◆ TEXTE DU DOCUMENT:
━━━

Se connecter S’abonner

Égalité salariale femmes/hommes : Bruxelles réclame des sanctions

La Commission européenne demande aux Vingt-Sept d’infliger des amendes aux entreprises qui ne respecteraient pas le principe d’égalité salariale entre femmes et hommes.

La Commission européenne demande aux 27 d’infliger des amendes aux entreprises qui ne respecteraient pas le principe d’égalité salariale.
Crédit: iStock.

Bruxelles entend faire « bouger les curseurs » en matière d’égalité salariale femmes/hommes, quitte à avoir recours à des sanctions. Jeudi 4 mars, à quelques jours de la journée internationale de lutte pour les droits des femmes, la Commission européenne a publié des recommandations pour que ce principe soit bien appliqué par les employeurs. Le cas échéant, elle préconise aux membres de l’Union européenne d’infliger des amendes aux entreprises qui perpétueraient des différences de rémunération entre femmes et hommes.

« L’égalité pour les rémunérations est un droit depuis 1957, et pourtant, aujourd’hui, dans l’UE, les femmes gagnent moins que les hommes et l’écart de rémunération entre les sexes s’élève actuellement à 14,1 % », précise la Commission dans un communiqué, ajoutant que « la discrimination salariale fondée sur le sexe est un problème systémique, mais difficile à prouver ». Pour l’institution, le changement doit passer par l’instauration de règles sur la transparence des rémunérations et d’un mécanisme permettant de les faire appliquer.

Des sanctions « dissuasives » en cas d’infraction à l’égalité salariale

« Pour ceux qui refuseront de changer les pratiques discriminatoires, nous renforçons la confiance des travailleurs pour agir, y compris pour demander une indemnisation devant les tribunaux », a précisé la commissaire à l’Égalité, Helena Dalli, qui a présenté cette proposition avec la vice-présidente chargée des Valeurs, Vera Jourova. Les sanctions appliquées en cas d’infractions à la règle d’égalité salariale entre femmes et hommes seront toutefois propres à chaque État membre. « L’idéal aurait été un même niveau d’amende pour tous les Etats membres, mais il faut être clairs : les entreprises ne couperont pas à des sanctions et les amendes devront être dissuasives », affirme la Commission européenne.

━━━

◆ Entrées enregistrées:
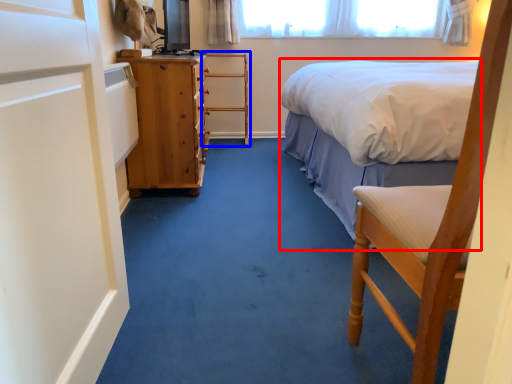
Question: Which object is further to the camera taking this photo, bed (highlighted by a red box) or armchair (highlighted by a blue box)?

Choices:
 (A) bed
 (B) armchair

Answer: (B)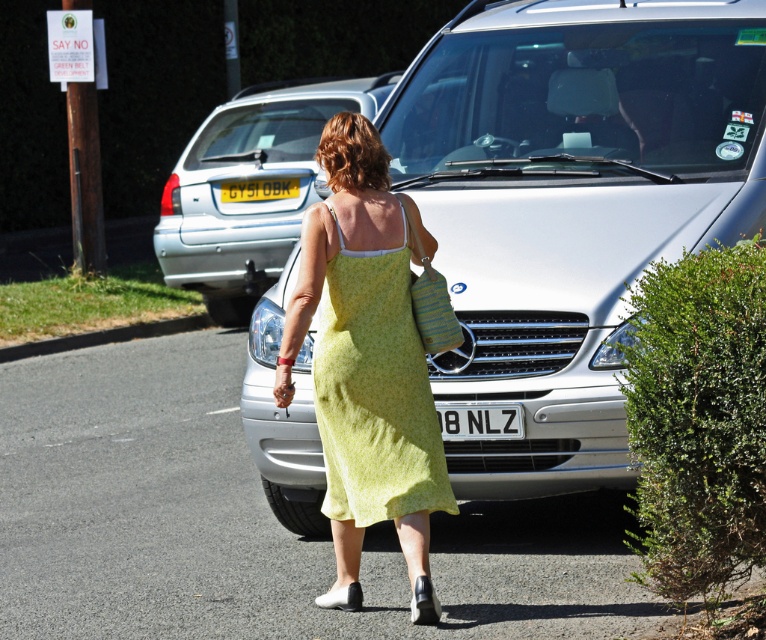
Question: Which object appears farthest from the camera in this image?

Choices:
 (A) silver metallic car at center
 (B) yellow plastic license plate at center

Answer: (B)

Question: Which object appears farthest from the camera in this image?

Choices:
 (A) linen green dress at center
 (B) yellow plastic license plate at center

Answer: (B)

Question: Is linen green dress at center to the left of yellow plastic license plate at center from the viewer's perspective?

Choices:
 (A) yes
 (B) no

Answer: (B)

Question: Is linen green dress at center further to camera compared to yellow plastic license plate at center?

Choices:
 (A) yes
 (B) no

Answer: (B)

Question: Is silver metallic car at center wider than white plastic license plate at center?

Choices:
 (A) yes
 (B) no

Answer: (A)

Question: Among these objects, which one is farthest from the camera?

Choices:
 (A) white plastic license plate at center
 (B) silver metallic car at center

Answer: (A)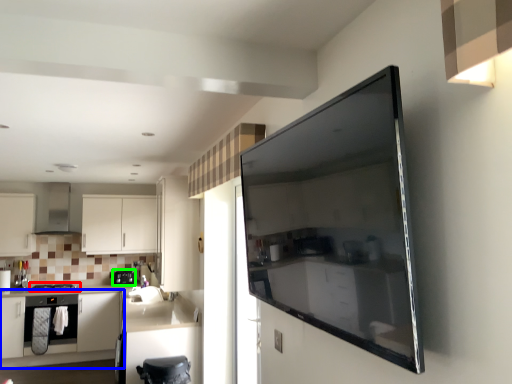
Question: Based on their relative distances, which object is nearer to home appliance (highlighted by a red box)? Choose from cabinetry (highlighted by a blue box) and kitchen appliance (highlighted by a green box).

Choices:
 (A) cabinetry
 (B) kitchen appliance

Answer: (A)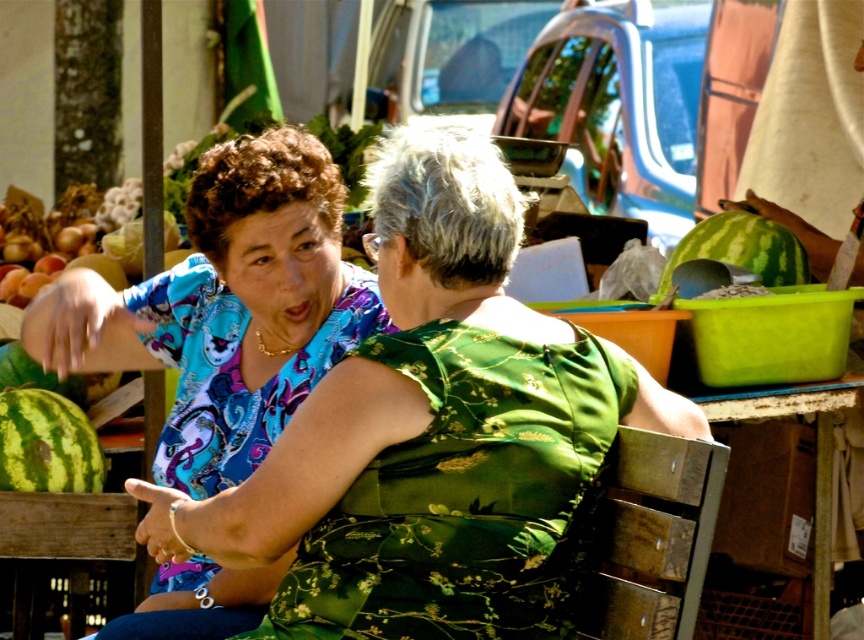
Is blue paisley fabric dress at upper left wider than green matte watermelon at lower left?

Indeed, blue paisley fabric dress at upper left has a greater width compared to green matte watermelon at lower left.

Does point (167, 436) lie in front of point (14, 387)?

Yes, it is in front of point (14, 387).

Between point (227, 456) and point (40, 371), which one is positioned behind?

Positioned behind is point (40, 371).

Identify the location of blue paisley fabric dress at upper left. (233, 371).

Who is positioned more to the left, blue paisley blouse at upper left or green striped watermelon at right?

blue paisley blouse at upper left is more to the left.

Does point (321, 262) come closer to viewer compared to point (789, 232)?

Yes, point (321, 262) is closer to viewer.

You are a GUI agent. You are given a task and a screenshot of the screen. Output one action in this format:
    pyautogui.click(x=<x>, y=<y>)
    Task: Click on the blue paisley blouse at upper left
    
    Given the screenshot: What is the action you would take?
    pyautogui.click(x=226, y=308)

Does matte blue blouse at center come in front of blue paisley blouse at upper left?

Yes, it is in front of blue paisley blouse at upper left.

Is point (655, 381) positioned after point (62, 301)?

Yes, it is behind point (62, 301).

Identify the location of matte blue blouse at center. (432, 435).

━━━

◆ CONSIGNES:
• A. Relevez tous les nombres écrits en chiffres dans l'article sur l'égalité salariale.
• B. D'après l'article sur l'égalité salariale, avec qui la commissaire à l'Égalité, Helena Dalli, a-t-elle présenté la proposition ?
• C. Reproduisez sans modification le passage de l'article sur l'égalité salariale qui commence par les mots contenant "Bruxelles entend faire" et se termine par "rémunération entre femmes et hommes.".

◆ RÉPONSES:
• A. 27 ; 4 (jeudi 4 mars) ; 1957 ; 14,1 (14,1 %)

• B. Avec Vera Jourova, vice-présidente chargée des Valeurs.

• C.
Bruxelles entend faire « bouger les curseurs » en matière d’égalité salariale femmes/hommes, quitte à avoir recours à des sanctions. Jeudi 4 mars, à quelques jours de la journée internationale de lutte pour les droits des femmes, la Commission européenne a publié des recommandations pour que ce principe soit bien appliqué par les employeurs. Le cas échéant, elle préconise aux membres de l’Union européenne d’infliger des amendes aux entreprises qui perpétueraient des différences de rémunération entre femmes et hommes.